WHAT YOU WILL DO:
Write out the portion of the PuppetLabs-Grizzly post below word for word, beginning at the words "Let’s go a bit" and stopping after "than replace it.".

EXCERPT PROVIDED:
[Start of section]
A Bit Deeper With PuppetLabs-Grizzly

Let’s go a bit further down the PuppetLabs-Grizzly rabbit hole. We talked quite extensively about these on the #vBrownBag, but some of them need a bit further explanation here.

Background

PuppetLabs/Grizzly is a ‘new’ (new is a relative thing on the internets, and depending on when you find this post, it may not be so very new after-all). I did a quick “getting started” bit with it here.

 Going Deeper

  • The PuppetLabs/Grizzly module extends or enhances the existing Stackforge “PuppetLabs-OpenStack” project, rather than replace it.
  • The Grizzly module currently defines four roles (here):
    • “Controller” – Most APIs, Keystone, Horizon, Database, Cache, etc
    • “Compute” – Runs the instances, also Open vSwitch
    • “Network” – Neutron and other bits as needed.
    • “Storage” – Glance, Cinder, etc.
  • The roles are derived from “Profiles” (here)
  • The profiles provide configuration bits for other modules that are pulled in.

Confused? Here’s how it flows visually:

Presentation1 2013-10-23 13-52-43

The “configuration” or profile bits are what pull in the values from Hiera and ensure they end up in the respective OpenStack configuration files. Separating the config and role definition allows for a very clean definition for a role. Let’s look at an example, say how does the openrc file get created on the controller. We’ll look at this in reverse order:

The Role: controller.pp

class grizzly::role::controller inherits ::grizzly::role {
class { '::grizzly::profile::rabbitmq': } ->
class { '::grizzly::profile::memcache': } ->
class { '::grizzly::profile::mysql': } ->
class { '::grizzly::profile::keystone': } ->
class { '::grizzly::profile::glance::auth': } ->
class { '::grizzly::profile::cinder::api': } ->
class { '::grizzly::profile::nova::api': } ->
class { '::grizzly::profile::quantum::server': } ->
class { '::grizzly::profile::horizon': }
class { '::grizzly::profile::auth_file': }
}

There we are, a clean role definition. Which is great, but, how does one provide a configuration to it? That’s where the next step comes in.
[End of section]
RECORDS SHOWN:
[Start of section]
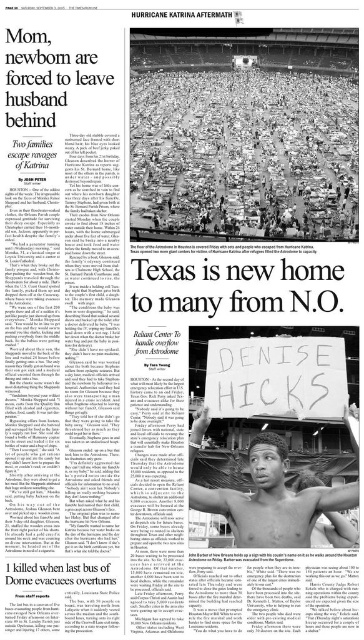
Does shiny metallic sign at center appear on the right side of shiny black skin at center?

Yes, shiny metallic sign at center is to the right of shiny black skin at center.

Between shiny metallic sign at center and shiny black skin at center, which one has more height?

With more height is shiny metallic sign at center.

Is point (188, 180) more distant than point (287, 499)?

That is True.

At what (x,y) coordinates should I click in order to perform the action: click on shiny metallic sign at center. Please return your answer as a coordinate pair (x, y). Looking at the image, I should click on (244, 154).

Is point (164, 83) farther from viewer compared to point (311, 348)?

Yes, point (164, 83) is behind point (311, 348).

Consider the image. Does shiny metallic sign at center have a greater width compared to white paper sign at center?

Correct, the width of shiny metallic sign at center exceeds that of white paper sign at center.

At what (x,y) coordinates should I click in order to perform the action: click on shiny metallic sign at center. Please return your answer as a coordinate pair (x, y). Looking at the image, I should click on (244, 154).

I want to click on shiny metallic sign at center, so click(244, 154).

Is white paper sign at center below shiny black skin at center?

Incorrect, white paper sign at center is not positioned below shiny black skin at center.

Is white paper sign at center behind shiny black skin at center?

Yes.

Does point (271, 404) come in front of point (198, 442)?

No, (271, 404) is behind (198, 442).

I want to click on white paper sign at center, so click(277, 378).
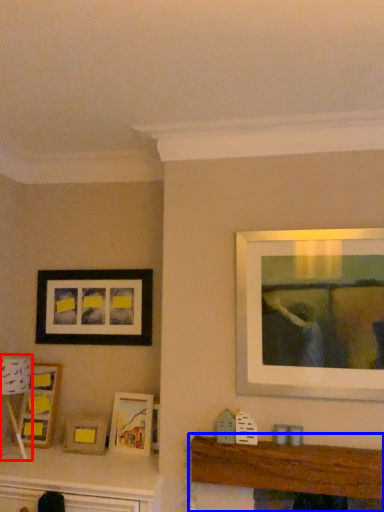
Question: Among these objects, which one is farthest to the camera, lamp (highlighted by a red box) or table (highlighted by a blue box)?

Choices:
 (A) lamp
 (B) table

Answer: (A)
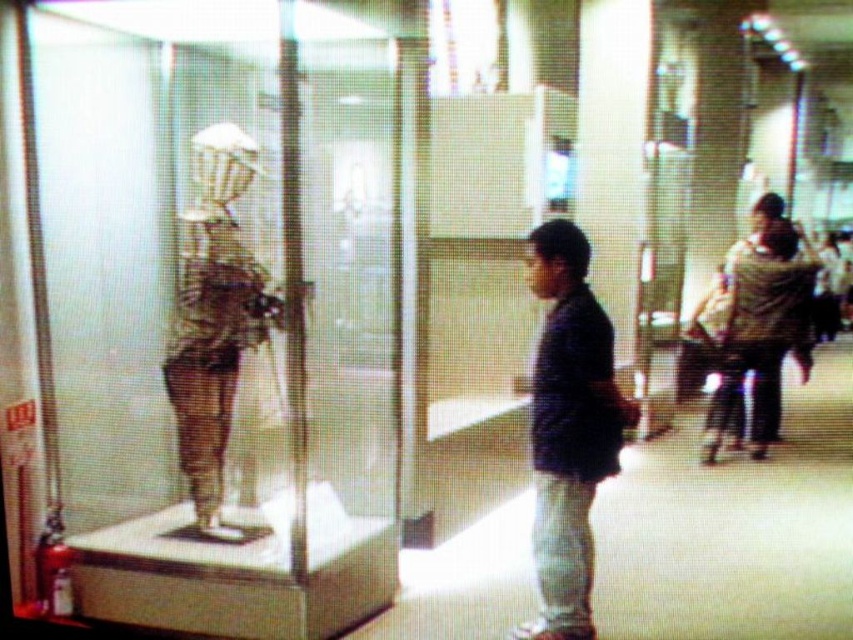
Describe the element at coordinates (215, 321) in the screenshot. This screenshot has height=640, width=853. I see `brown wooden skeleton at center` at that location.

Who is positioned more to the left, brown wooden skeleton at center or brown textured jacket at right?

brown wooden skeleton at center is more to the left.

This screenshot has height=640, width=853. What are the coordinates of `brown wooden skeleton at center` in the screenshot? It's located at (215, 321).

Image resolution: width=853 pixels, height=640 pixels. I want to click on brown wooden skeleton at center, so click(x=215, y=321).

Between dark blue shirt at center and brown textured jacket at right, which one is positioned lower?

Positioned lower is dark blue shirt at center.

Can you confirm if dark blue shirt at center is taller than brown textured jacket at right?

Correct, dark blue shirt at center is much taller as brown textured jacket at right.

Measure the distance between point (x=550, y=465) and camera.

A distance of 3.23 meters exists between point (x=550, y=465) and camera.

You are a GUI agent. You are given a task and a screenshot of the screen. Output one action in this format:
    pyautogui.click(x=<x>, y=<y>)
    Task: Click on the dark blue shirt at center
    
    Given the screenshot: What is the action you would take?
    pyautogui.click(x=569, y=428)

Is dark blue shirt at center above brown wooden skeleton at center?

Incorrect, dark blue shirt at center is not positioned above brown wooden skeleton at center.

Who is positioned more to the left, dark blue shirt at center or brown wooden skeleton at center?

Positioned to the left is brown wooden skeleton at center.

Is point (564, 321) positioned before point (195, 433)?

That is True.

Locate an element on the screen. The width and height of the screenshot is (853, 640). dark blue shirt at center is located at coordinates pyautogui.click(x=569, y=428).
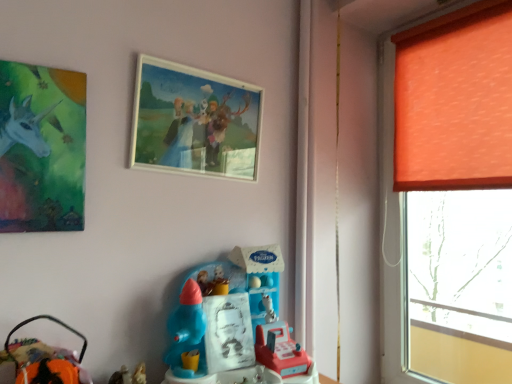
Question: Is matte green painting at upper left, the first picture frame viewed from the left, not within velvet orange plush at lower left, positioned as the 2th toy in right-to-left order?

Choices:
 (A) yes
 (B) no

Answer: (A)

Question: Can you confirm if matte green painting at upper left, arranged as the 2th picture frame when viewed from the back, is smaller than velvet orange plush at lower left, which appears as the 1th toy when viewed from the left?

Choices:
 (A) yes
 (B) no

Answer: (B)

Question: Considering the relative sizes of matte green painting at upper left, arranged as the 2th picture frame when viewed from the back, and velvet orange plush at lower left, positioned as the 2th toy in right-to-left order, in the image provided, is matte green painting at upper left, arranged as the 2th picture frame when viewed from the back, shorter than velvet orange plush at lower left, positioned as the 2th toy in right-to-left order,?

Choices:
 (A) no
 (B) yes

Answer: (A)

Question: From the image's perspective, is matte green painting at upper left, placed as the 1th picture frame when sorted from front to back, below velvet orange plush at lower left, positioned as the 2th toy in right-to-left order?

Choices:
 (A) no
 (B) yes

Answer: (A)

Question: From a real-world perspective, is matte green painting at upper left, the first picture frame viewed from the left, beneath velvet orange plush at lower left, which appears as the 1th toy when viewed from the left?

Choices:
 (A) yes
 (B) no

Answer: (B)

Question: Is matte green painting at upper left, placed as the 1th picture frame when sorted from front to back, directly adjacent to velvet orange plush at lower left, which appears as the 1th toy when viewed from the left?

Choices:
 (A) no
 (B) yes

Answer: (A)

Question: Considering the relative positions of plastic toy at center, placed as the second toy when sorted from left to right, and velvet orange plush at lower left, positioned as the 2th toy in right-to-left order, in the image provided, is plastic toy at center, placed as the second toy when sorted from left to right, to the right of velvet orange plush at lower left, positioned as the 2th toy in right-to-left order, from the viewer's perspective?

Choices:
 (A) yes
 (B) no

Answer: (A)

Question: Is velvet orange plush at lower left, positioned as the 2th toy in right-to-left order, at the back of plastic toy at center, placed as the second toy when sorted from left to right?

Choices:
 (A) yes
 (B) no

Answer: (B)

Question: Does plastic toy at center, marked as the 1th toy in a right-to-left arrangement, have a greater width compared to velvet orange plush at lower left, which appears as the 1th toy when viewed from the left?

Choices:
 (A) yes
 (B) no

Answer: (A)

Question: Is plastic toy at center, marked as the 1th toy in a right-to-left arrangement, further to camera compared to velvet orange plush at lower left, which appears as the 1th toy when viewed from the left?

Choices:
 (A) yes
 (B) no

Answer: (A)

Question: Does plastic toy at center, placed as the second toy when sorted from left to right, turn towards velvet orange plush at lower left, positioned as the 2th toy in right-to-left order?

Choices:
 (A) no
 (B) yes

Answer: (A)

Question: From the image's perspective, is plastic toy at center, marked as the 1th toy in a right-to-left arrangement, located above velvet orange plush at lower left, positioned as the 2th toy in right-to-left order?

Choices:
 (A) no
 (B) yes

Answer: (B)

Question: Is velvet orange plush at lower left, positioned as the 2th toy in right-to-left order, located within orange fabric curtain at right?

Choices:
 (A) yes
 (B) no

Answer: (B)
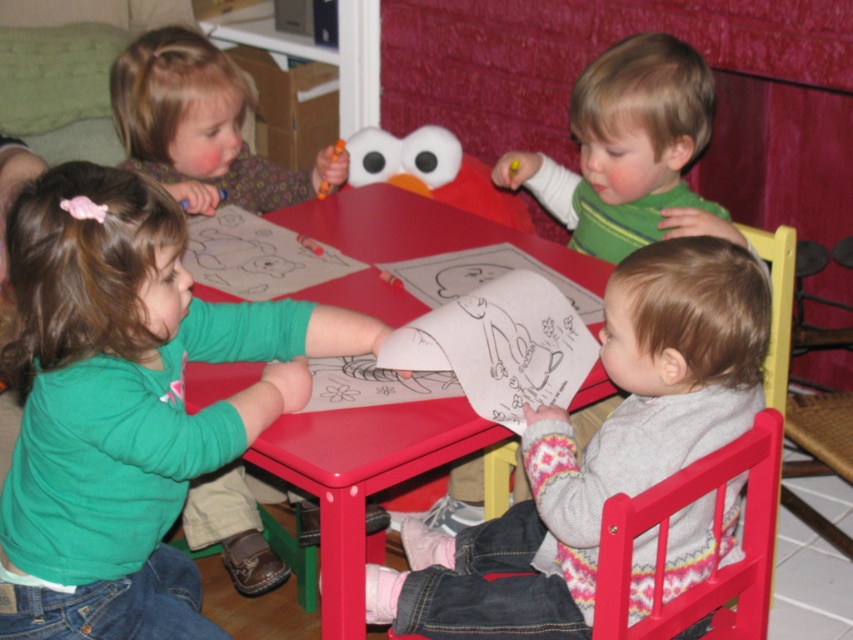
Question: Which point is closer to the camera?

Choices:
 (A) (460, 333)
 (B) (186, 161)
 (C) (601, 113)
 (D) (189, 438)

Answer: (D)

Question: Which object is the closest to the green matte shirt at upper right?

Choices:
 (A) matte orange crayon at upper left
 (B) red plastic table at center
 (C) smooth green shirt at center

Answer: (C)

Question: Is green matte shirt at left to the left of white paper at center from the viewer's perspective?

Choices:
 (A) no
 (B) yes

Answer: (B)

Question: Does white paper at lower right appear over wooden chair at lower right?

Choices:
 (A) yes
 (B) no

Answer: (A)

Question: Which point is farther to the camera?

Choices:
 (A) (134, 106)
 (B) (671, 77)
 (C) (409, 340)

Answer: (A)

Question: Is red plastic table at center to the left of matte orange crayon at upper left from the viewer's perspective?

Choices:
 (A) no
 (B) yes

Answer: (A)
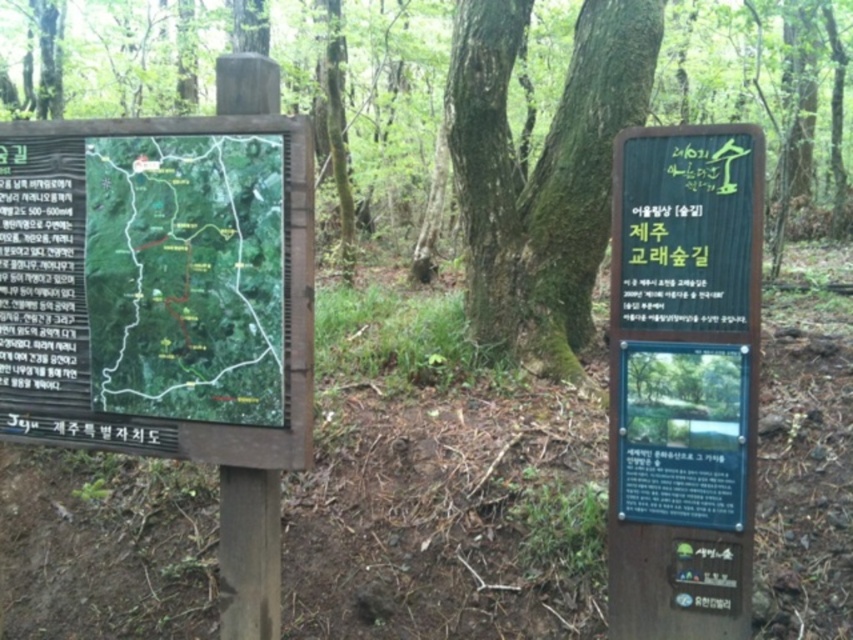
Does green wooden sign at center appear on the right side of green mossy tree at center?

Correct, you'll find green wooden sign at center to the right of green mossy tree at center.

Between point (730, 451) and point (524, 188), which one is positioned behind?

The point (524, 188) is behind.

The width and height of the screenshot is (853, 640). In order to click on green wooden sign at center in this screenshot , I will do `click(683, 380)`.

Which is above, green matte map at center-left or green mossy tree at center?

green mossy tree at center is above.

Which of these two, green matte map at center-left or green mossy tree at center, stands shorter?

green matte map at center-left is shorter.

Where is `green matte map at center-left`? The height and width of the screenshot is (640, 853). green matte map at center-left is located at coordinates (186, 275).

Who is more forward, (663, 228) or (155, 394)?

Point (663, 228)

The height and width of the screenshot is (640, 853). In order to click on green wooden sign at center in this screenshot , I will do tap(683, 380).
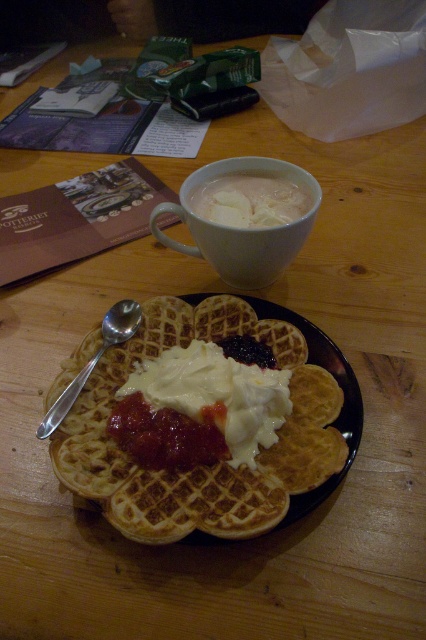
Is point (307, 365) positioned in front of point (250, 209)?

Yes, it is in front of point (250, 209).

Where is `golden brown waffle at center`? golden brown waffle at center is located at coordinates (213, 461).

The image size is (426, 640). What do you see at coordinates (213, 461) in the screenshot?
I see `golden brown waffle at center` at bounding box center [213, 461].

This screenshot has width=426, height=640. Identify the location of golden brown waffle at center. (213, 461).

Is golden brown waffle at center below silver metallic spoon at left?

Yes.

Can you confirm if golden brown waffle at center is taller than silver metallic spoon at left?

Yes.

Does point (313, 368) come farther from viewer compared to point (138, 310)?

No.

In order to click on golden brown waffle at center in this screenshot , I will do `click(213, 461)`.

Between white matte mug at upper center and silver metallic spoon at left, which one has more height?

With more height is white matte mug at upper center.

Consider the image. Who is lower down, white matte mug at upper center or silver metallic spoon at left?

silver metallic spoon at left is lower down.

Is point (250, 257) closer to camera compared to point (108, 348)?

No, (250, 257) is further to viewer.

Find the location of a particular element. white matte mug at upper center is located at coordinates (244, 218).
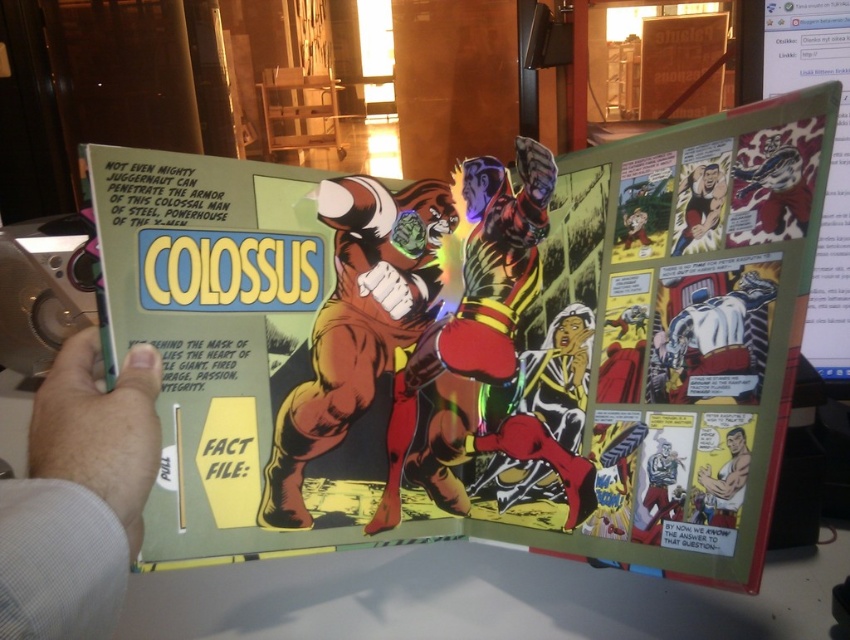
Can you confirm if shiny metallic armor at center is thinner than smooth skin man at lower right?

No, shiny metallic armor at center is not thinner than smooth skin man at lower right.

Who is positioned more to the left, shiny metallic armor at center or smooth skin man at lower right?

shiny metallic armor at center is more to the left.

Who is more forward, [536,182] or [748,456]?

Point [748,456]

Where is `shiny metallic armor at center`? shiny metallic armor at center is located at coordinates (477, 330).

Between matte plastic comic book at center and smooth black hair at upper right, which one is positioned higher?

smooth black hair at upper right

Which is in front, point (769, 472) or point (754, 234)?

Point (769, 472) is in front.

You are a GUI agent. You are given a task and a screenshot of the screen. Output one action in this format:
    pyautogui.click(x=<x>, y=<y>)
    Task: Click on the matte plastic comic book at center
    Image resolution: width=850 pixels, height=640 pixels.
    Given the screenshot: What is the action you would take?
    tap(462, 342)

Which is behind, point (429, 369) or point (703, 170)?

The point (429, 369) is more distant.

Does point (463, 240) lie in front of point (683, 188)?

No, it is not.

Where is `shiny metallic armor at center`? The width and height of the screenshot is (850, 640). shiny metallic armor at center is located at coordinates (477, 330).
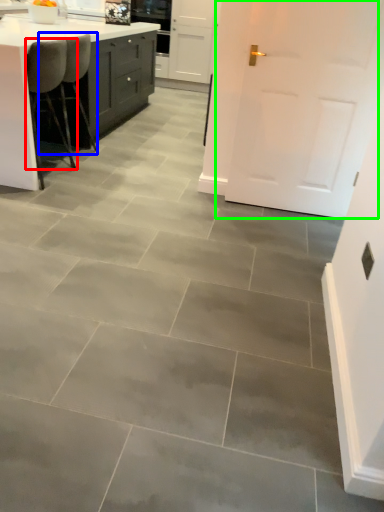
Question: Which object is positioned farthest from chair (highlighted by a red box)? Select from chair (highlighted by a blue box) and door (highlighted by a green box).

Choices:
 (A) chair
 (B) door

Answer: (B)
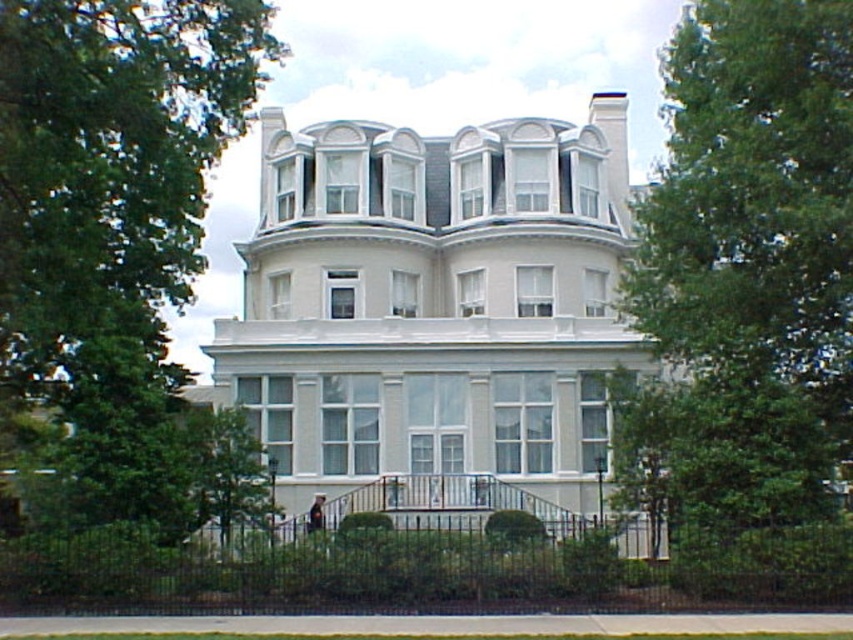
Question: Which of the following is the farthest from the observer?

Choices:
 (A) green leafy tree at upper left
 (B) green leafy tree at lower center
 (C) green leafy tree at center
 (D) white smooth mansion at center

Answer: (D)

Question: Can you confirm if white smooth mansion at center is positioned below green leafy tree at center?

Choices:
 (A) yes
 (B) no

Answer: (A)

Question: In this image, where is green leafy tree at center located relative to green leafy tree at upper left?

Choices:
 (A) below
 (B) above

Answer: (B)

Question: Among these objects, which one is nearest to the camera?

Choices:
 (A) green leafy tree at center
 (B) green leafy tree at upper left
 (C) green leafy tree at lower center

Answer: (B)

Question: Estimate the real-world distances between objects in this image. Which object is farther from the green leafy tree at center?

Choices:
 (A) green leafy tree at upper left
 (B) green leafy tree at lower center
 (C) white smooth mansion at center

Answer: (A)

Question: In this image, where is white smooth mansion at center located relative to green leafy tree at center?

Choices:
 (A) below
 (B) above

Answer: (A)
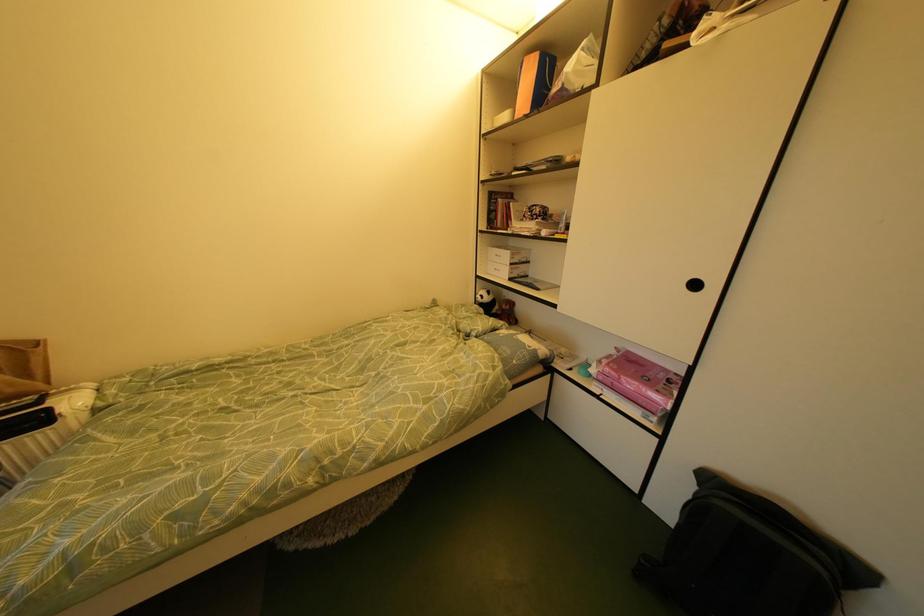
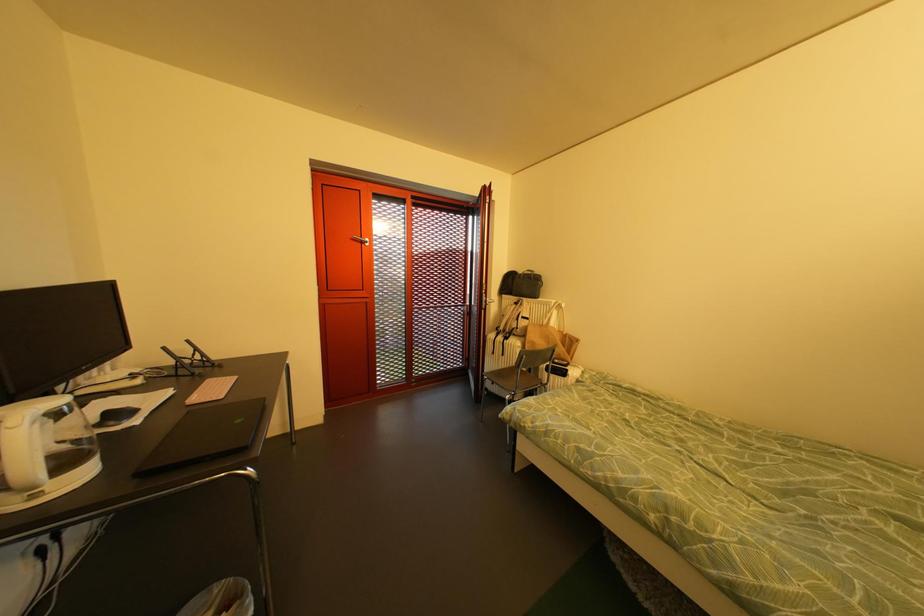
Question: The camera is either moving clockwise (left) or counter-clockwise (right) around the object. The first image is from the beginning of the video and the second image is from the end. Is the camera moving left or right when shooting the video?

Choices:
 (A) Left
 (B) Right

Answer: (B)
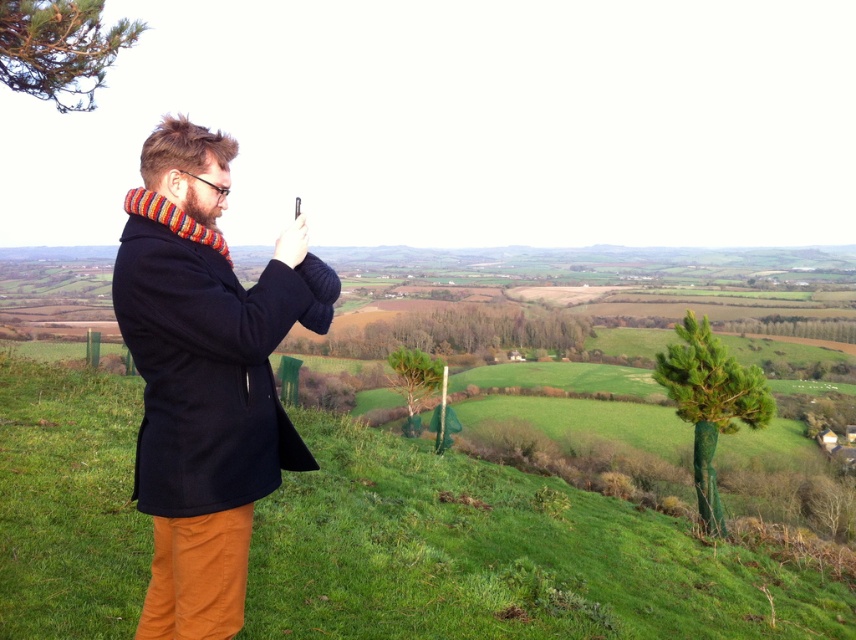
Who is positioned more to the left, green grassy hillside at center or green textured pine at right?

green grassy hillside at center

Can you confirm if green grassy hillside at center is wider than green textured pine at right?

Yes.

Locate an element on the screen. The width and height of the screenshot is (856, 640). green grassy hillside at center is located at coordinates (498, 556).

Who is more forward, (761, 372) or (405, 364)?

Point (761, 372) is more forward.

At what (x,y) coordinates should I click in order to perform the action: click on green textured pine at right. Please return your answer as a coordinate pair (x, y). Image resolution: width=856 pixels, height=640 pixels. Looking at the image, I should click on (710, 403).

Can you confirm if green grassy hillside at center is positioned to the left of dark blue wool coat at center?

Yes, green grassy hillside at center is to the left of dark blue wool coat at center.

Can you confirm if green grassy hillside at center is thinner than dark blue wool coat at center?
[End of section]
RESULT OF THE EXERCISE:
Let’s go a bit further down the PuppetLabs-Grizzly rabbit hole. We talked quite extensively about these on the #vBrownBag, but some of them need a bit further explanation here.

Background

PuppetLabs/Grizzly is a ‘new’ (new is a relative thing on the internets, and depending on when you find this post, it may not be so very new after-all). I did a quick “getting started” bit with it here.

 Going Deeper

  • The PuppetLabs/Grizzly module extends or enhances the existing Stackforge “PuppetLabs-OpenStack” project, rather than replace it.